String(contentsOf: …, encoding: .utf8) (or .ascii) should be much faster in the new OS betas. It now directly creates a native Swift String, rather than going through NSString and bridging to Swift.
“Contiguous strings” are strings that are capable of providing a pointer and length to validly encoded UTF-8 contents in constant time.
If the string is not in native UTF-8 (say, because it is bridged from NSString, which represents string contents as a sequence of UTF-16 code units), then it cannot provide a pointer and length to validly encoded UTF-8 contents in constant time.
I understand the definition given in the doc, also UTF-8 and UTF-16. My question is on the word "contiguous". Why the UTF-8 Swift String is called "contiguous"?
Compared to it, how is a UTF-16 NSString un-contiguous? Are there holes in its memory layout while there are none in a UTF-8 string?
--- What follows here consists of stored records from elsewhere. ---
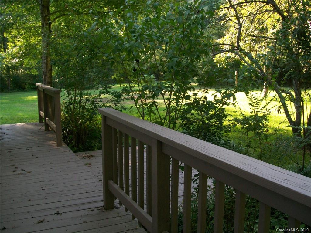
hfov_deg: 51.4
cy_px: 116
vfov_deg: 39.7
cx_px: 156
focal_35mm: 36
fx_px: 323
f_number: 2.7
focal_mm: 6
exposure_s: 1/80
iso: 64
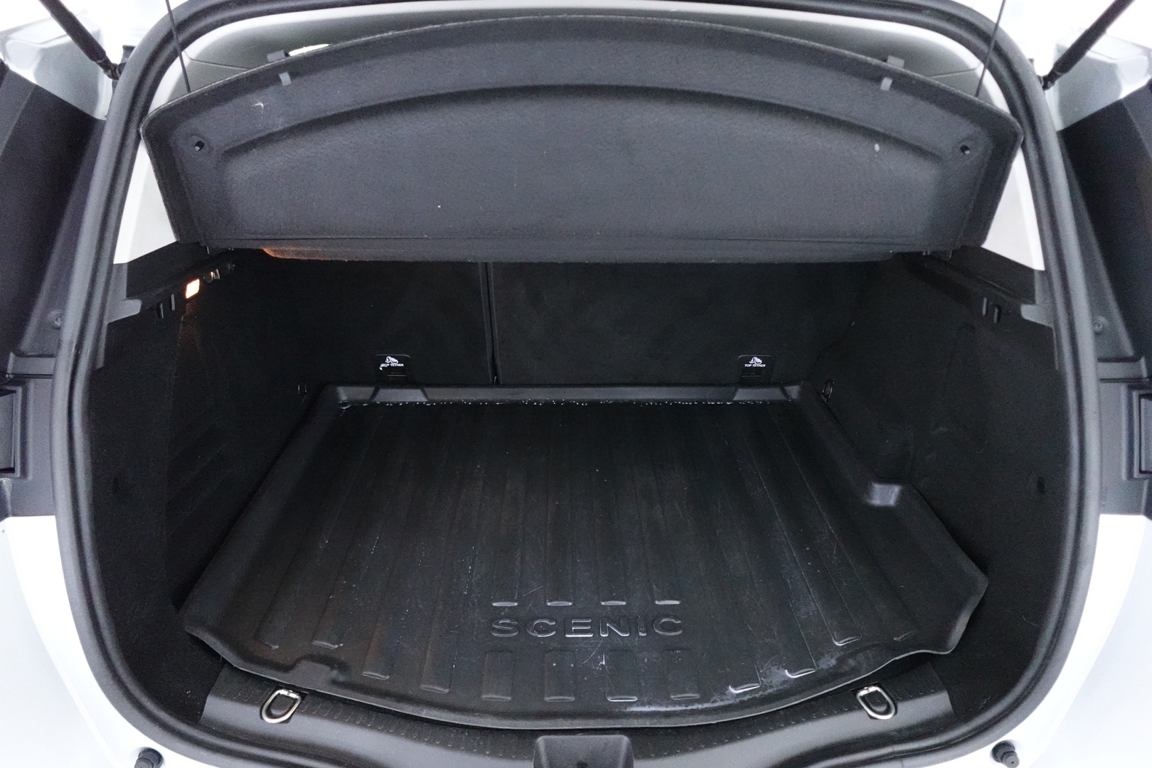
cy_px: 384
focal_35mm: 20
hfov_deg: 84.0
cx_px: 576
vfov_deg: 61.9
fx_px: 640
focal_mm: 7.6
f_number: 2
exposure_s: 1/80
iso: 5000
I suppose you could infer from that definition that conceptually Swift only considers UTF-8-encoded codepoints to be “strings”, and that UTF-16-encoded codepoints are not strings (but can be converted to strings, lazily or eagerly). It would fit; UTF-16 codepoints would not be “contiguous strings”, even if their code-units are stored in contiguous memory.
Discontiguous strings may put the data in different regions of memory, e.g., the first half is in one buffer while the latter half is in another.
The APIs actually use the term contiguousUTF8 to avoid such confusion. Though "contiguous string" seems to include UTF-8 requirement in most of the Swift colloquial contexts.